Passage for review Block Start
Feat: Task for evaluating combined PID

Author: Henrik Fribert

ALICE3/Tasks/CMakeLists.txt

@@ -74,4 +74,7 @@ o2physics_add_dpl_workflow(alice3-tracking-performance
                     PUBLIC_LINK_LIBRARIES O2Physics::AnalysisCore
                     COMPONENT_NAME Analysis)
 
-
+o2physics_add_dpl_workflow(alice3-pid-evaluation
+                    SOURCES alice3PidEvaluation.cxx
+                    PUBLIC_LINK_LIBRARIES O2Physics::AnalysisCore
+                    COMPONENT_NAME Analysis)

ALICE3/Tasks/alice3PidEvaluation.cxx

@@ -0,0 +1,375 @@
+// Copyright 2019-2020 CERN and copyright holders of ALICE O2.
+// See https://alice-o2.web.cern.ch/copyright for details of the copyright holders.
+// All rights not expressly granted are reserved.
Passage for review Block End
Listed entries Block Start
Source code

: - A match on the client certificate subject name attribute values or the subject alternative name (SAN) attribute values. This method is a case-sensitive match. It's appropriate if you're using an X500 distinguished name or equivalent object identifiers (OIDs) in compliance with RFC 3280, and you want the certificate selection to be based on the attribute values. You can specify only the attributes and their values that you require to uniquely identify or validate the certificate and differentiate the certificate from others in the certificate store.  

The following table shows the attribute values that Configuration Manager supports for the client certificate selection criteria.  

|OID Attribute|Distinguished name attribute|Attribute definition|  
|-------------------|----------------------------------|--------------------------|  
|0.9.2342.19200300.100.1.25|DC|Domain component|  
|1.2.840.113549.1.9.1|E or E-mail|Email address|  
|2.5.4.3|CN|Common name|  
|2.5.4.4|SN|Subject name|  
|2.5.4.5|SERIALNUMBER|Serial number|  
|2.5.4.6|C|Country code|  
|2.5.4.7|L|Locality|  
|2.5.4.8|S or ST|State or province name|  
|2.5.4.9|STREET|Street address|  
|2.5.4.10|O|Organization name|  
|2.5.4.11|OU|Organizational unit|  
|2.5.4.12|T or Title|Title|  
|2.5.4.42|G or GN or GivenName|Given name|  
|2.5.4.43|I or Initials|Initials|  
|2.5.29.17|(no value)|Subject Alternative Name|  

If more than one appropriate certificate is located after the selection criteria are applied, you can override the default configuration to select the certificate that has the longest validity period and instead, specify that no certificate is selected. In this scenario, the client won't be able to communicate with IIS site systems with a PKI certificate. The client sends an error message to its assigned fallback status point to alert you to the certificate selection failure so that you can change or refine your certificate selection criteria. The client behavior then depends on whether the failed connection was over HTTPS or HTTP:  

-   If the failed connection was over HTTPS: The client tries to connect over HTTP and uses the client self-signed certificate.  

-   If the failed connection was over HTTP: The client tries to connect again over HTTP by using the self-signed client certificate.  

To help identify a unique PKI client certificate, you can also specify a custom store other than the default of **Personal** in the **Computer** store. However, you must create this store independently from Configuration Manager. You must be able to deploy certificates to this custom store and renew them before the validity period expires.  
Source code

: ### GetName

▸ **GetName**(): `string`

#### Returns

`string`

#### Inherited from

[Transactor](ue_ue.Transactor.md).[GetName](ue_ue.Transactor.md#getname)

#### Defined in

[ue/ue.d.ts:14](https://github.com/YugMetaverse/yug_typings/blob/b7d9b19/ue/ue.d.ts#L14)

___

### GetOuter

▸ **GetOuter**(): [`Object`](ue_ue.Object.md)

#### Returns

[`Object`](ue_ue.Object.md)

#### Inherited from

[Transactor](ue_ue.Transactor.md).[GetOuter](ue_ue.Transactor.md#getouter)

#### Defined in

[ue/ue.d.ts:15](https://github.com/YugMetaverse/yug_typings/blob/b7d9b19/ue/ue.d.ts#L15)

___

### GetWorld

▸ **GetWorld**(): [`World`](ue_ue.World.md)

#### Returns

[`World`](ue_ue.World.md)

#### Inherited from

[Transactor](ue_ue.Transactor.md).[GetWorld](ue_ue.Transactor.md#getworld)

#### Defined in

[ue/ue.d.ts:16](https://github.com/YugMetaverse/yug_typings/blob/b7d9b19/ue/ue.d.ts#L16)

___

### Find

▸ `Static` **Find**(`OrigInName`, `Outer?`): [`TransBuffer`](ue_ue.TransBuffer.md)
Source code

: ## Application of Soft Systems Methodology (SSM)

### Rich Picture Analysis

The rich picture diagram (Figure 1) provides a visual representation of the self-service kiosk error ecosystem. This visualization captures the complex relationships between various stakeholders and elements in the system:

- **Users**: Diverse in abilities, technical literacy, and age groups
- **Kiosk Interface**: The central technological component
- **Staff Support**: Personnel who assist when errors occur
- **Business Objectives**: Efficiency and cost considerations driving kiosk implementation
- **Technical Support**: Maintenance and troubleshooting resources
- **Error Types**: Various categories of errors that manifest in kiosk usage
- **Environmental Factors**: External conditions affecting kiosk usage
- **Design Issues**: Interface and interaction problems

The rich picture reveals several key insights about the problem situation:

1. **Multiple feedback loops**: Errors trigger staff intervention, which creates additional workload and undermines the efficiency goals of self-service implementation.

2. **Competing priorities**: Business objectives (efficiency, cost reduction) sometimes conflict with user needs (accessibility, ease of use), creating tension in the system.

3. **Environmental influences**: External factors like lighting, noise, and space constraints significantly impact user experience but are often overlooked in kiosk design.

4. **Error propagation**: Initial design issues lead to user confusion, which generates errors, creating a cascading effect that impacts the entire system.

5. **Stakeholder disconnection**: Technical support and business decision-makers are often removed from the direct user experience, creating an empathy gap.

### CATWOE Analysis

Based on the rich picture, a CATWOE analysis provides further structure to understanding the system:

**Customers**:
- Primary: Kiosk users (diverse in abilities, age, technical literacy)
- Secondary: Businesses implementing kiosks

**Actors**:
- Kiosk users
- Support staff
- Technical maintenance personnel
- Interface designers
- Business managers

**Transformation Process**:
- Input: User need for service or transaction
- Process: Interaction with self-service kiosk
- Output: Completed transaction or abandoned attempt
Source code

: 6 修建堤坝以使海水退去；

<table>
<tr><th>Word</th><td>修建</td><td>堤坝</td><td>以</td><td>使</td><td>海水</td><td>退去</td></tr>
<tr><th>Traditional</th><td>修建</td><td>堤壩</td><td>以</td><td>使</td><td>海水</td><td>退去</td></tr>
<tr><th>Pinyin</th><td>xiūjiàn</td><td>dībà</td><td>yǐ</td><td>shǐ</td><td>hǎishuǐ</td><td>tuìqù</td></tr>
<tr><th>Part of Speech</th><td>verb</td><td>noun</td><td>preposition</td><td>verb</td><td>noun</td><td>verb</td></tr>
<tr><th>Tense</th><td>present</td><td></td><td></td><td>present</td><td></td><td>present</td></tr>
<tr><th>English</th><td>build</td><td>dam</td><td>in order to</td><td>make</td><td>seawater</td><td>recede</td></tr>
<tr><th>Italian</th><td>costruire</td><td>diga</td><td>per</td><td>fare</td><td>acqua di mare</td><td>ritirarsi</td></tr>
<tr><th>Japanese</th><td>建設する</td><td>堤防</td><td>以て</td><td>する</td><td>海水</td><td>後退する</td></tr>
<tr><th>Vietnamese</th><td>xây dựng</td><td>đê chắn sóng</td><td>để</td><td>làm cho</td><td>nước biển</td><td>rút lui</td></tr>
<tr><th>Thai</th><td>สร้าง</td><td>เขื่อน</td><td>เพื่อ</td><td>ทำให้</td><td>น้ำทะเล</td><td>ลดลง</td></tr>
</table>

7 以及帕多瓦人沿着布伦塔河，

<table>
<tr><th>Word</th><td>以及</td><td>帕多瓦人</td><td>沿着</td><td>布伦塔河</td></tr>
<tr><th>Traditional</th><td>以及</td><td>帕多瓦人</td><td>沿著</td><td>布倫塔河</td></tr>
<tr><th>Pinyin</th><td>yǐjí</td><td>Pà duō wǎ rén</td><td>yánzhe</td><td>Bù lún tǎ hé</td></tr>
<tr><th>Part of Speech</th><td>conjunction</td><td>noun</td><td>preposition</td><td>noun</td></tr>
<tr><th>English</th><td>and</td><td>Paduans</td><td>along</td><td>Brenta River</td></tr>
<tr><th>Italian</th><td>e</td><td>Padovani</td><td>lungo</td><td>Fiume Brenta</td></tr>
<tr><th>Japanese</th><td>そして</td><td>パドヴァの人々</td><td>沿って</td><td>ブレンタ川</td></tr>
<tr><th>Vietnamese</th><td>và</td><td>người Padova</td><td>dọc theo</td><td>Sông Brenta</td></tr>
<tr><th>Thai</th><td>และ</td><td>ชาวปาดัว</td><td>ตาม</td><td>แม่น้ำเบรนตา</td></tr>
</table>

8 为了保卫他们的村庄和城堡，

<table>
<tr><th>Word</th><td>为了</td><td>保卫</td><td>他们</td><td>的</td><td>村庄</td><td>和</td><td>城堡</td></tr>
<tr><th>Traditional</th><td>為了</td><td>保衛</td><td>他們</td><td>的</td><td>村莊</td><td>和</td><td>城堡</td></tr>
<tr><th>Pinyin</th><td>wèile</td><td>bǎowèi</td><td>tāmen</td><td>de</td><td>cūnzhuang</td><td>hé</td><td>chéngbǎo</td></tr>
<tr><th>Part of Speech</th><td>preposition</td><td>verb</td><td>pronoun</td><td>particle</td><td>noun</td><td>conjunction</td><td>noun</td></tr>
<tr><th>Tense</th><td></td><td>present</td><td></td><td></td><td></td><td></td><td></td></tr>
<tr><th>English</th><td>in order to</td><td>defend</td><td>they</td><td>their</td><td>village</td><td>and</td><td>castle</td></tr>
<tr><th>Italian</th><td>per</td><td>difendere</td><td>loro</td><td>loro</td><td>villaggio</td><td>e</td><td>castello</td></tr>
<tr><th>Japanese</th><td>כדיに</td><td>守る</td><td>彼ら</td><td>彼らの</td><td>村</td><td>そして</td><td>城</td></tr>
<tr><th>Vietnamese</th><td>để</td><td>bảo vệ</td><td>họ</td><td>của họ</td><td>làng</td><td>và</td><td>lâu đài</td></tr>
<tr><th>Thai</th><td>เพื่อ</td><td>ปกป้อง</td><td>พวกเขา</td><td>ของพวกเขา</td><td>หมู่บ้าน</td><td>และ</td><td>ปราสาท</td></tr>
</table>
Listed entries Block End
§ Tasks to complete
1: Rewrite the paragraph of the PID evaluation commit that starts with "// Copyright 2019-2020 CERN" as a short bulleted list that keeps its main facts.
2: In the PID evaluation commit, substitute "conferred" for "granted" and give the text again, starting at the words "ALICE3/Tasks/alice3PidEvaluation.cxx" and stopping after "granted are reserved.".

§ Responses for each task
1:
- Copyright 2019-2020: CERN and the copyright holders of ALICE O2
- Details of the copyright holders: https://alice-o2.web.cern.ch/copyright
- All rights not expressly granted are reserved.

2:
ALICE3/Tasks/alice3PidEvaluation.cxx

@@ -0,0 +1,375 @@
+// Copyright 2019-2020 CERN and copyright holders of ALICE O2.
+// See https://alice-o2.web.cern.ch/copyright for details of the copyright holders.
+// All rights not expressly conferred are reserved.